▸ EXERCISE AIM:
Retype the passage of the article on the Peter & the Wolf album below, from "Peter & the Wolf/Carnival" up to and including "the 31st ceremony.".

*** SOURCE EXTRACT Section Begins ***

Studio album by "Weird Al" Yankovic and Wendy Carlos
- Released: October 4, 1988
- Recorded: September 1988
- Genre: Comedy
- Length: 57:57
- Label: CBS
- Producer: "Weird Al" Yankovic

"Weird Al" Yankovic chronology
| Even Worse (1988) | Peter & the Wolf (1988) | "Weird Al" Yankovic's Greatest Hits (1988) |

Wendy Carlos chronology
| Secrets of Synthesis (1987) | Peter & the Wolf (1988) | Switched-On Bach 2000 (1992) |

= Peter & the Wolf ("Weird Al" Yankovic and Wendy Carlos album) =

Peter & the Wolf/Carnival of the Animals – Part II is a studio album by American parody singer-songwriter and musician "Weird Al" Yankovic and composer and keyboardist Wendy Carlos, released in October 1988 on CBS Records. It features a comical adaptation of the orchestral works Peter and the Wolf by Sergei Prokofiev and The Carnival of the Animals by Camille Saint-Saëns.

==Accolades==
The album was nominated for the Grammy Award for Best Album for Children at the 31st ceremony.

==Background==
Wendy Carlos was invited by CBS Records to work on the project with Yankovic. She had greatly enjoyed the collaboration, later recounting that "the project was a chance for some musical fun and tomfoolery, working with a bright, witty collaborator, before getting back to more adventurous tuning and timbre projects." Carlos wrote new music for both stories.

*** SOURCE EXTRACT Section Ends ***
*** EXCERPTED DATA Section Begins ***

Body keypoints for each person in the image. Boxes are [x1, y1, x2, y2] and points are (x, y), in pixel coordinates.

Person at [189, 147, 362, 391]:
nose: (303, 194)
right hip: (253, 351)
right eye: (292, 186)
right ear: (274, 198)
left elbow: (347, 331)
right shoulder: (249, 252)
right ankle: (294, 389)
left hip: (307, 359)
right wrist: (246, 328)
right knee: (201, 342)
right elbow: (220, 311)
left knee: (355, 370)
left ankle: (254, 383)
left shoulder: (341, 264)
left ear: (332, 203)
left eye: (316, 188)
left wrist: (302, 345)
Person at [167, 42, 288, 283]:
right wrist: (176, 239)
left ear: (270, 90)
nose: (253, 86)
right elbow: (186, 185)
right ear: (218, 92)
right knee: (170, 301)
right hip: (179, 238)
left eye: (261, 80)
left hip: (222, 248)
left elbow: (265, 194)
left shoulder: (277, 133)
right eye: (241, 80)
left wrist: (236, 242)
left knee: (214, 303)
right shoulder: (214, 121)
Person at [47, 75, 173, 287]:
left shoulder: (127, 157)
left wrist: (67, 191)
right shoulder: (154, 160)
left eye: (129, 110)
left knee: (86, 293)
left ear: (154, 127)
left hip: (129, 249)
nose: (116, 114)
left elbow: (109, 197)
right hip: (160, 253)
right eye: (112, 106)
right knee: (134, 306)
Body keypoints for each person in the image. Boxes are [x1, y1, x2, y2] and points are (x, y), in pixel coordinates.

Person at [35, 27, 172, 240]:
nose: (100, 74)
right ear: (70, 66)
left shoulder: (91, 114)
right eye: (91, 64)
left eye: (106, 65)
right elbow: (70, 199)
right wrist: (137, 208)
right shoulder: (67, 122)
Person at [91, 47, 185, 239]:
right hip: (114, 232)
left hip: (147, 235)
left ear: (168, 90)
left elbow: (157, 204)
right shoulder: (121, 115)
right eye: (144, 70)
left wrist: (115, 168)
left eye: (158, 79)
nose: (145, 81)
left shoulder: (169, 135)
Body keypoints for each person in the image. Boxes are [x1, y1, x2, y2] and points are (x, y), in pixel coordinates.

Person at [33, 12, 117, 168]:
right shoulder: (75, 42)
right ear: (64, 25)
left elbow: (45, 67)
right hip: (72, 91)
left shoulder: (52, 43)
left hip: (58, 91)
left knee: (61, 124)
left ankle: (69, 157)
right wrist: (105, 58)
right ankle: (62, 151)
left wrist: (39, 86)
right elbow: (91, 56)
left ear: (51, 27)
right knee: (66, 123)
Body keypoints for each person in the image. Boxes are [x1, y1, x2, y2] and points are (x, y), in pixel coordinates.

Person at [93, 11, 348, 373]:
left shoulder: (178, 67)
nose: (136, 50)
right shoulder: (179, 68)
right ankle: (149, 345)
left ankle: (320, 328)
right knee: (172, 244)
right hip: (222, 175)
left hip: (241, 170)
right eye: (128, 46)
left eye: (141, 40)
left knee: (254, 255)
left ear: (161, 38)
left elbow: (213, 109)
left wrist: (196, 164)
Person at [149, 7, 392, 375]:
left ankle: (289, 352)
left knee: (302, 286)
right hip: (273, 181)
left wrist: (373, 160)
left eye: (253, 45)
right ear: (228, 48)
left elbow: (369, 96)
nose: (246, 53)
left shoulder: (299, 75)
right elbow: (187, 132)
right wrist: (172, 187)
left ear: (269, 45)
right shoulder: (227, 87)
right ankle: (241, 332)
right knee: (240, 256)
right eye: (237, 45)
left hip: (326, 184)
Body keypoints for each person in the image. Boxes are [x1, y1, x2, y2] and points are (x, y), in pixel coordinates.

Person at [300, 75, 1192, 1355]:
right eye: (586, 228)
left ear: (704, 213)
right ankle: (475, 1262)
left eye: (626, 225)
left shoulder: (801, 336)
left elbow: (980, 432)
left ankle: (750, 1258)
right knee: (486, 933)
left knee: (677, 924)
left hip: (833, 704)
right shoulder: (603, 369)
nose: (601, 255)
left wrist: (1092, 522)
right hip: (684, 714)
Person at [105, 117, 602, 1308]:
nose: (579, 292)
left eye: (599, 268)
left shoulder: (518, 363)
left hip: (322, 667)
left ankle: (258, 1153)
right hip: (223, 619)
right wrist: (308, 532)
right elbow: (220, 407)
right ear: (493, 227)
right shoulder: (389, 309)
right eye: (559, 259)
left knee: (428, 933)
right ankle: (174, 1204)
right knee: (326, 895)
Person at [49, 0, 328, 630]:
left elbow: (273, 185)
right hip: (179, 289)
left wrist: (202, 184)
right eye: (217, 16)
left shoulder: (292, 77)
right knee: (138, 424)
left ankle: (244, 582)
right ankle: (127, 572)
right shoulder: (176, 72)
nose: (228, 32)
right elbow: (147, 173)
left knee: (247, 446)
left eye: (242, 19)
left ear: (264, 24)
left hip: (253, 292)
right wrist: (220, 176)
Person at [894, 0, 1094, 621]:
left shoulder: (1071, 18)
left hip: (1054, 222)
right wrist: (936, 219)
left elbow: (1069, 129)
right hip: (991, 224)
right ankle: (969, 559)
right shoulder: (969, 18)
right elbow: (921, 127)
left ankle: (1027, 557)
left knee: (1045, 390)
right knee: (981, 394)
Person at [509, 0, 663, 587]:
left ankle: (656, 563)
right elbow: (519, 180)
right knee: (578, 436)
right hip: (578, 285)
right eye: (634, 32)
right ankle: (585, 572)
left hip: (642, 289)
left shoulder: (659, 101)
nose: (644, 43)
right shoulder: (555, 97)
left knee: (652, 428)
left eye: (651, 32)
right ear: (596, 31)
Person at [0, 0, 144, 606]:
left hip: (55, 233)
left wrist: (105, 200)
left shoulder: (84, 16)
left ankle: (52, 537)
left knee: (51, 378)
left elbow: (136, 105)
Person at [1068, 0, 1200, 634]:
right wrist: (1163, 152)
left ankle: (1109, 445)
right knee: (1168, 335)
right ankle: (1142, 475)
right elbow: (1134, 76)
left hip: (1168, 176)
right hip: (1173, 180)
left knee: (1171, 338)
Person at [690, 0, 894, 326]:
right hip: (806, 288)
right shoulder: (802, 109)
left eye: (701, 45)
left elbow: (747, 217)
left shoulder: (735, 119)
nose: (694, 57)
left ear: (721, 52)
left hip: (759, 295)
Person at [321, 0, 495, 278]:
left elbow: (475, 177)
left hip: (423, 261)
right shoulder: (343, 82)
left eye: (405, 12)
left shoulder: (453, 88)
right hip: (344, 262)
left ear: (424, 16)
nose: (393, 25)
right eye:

*** EXCERPTED DATA Section Ends ***

▸ REPLY TO THE TASK:
Peter & the Wolf/Carnival of the Animals – Part II is a studio album by American parody singer-songwriter and musician "Weird Al" Yankovic and composer and keyboardist Wendy Carlos, released in October 1988 on CBS Records. It features a comical adaptation of the orchestral works Peter and the Wolf by Sergei Prokofiev and The Carnival of the Animals by Camille Saint-Saëns.

==Accolades==
The album was nominated for the Grammy Award for Best Album for Children at the 31st ceremony.